The way you might categorise the anatomy of this expression in your mind is probably not too dissimilar to how it's actually done in recast (which is what is used in this project). So now compare it to the actual resulting AST, generated by recast.

const AST = {
  type: 'File',
  program: {
    type: 'Program',
    sourceType: 'module',
    body: [
      {
        type: 'ExpressionStatement',
        expression: {
          type: 'CallExpression',
          callee: {
            type: 'MemberExpression',
            object: {
              type: 'Identifier',
              name: 'console'
            },
            computed: false,
            property: {
              type: 'Identifier',
              name: 'log'
            }
          },
          arguments: [
            {
              type: 'StringLiteral',
              extra: {
                rawValue: 'Hello, World',
                raw: "'Hello, World'"
              },
              value: 'Hello, World'
            }
          ]
        }
      }
    ]
  }
};

Now your initial reaction might be "wow that's a lot for a simple console.log" and that's a totally fair assessment. But look a little closer and you should start to see some order among the chaos. Every Node in this tree is given a "type", these types are key to how you navigate and interact with this object.

So for example, if you want to know the arguments this method contains, you could first look at the arguments property on the ExpressionStatement. Arguments in functions can be conceptually thought of as arrays, so it's no surprise that we're presented with an array here. Now we can see that in our array we have one element, which is of the type StringLiteral and has its own metadata attached to it containing the value we're looking for: Hello, World – Hooray 🎉.

Great but where do we go from here?

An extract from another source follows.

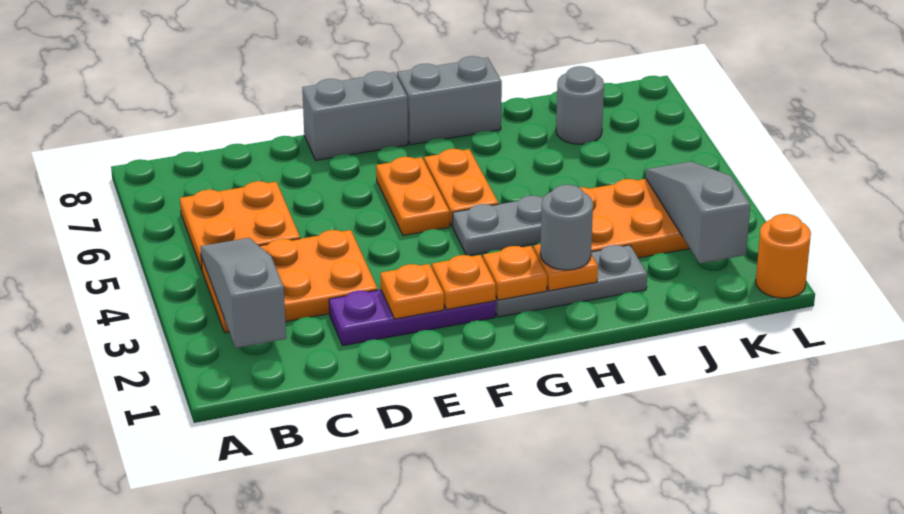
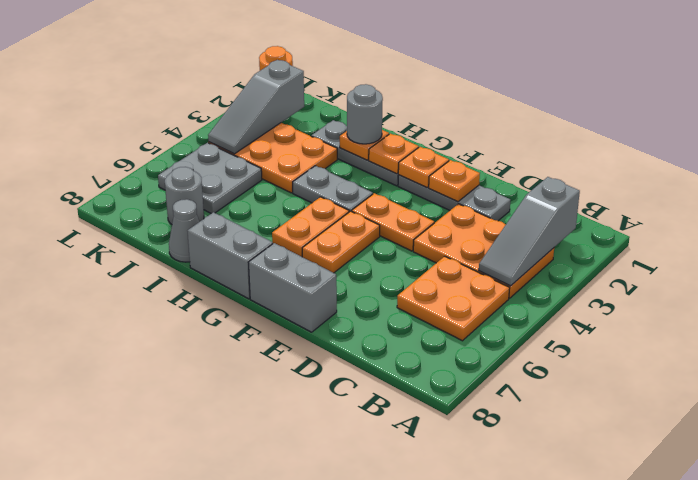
purple 1x3 plate [329,290,496,346] -> grey 1x3 plate [398,175,510,221]
none -> orange 1x2 plate [352,193,434,251]
none -> grey 1x1 cone [169,199,199,262]
none -> grey 2x2 plate [158,143,262,214]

Well it totally depends on what you're trying to achieve. If you want to replace the message that's logged, all you'd have to do is replace the StringLiteral node with one containing the appropriate message. If you want to pass an additional argument to the method, you could simply push a new node into the arguments array and so on.

The point is, with this abstract data structure we can inspect and manipulate it into any shape we want! A perfect tool for us codemoders!

AST Explorer

ASTs, like in the example above, can get quite large, so you could imagine how big one for a typical javascript source file could get 😱! How can one make sense of it all? Well luckily there are indispensable tools out there to help...

astexplorer.net is one of those tools.

AST Explorer screenshot

It provides a real-time representation of your code as an AST which is inspectable and lets you write and test transforms against it live in the browser. It also supports other ASTs like babel, typescript etc. so for our use-case we'll need to configure it a bit to support recast + jscodeshift.

To configure it, follow these steps:

  1. Set language to Javascript
  2. Set the transformer to recast
  3. If you want to enable typescript support, click the little cog icon and set the parser to TypeScript
  4. And finally turn the "transform" toggle on, this should show some new panels to write and test your transforms.

And there you go, you're all setup with a sandbox to help you test/learn/experiment with! From here you should have enough of a grasp of ASTs to try your hand at writing your first codemod.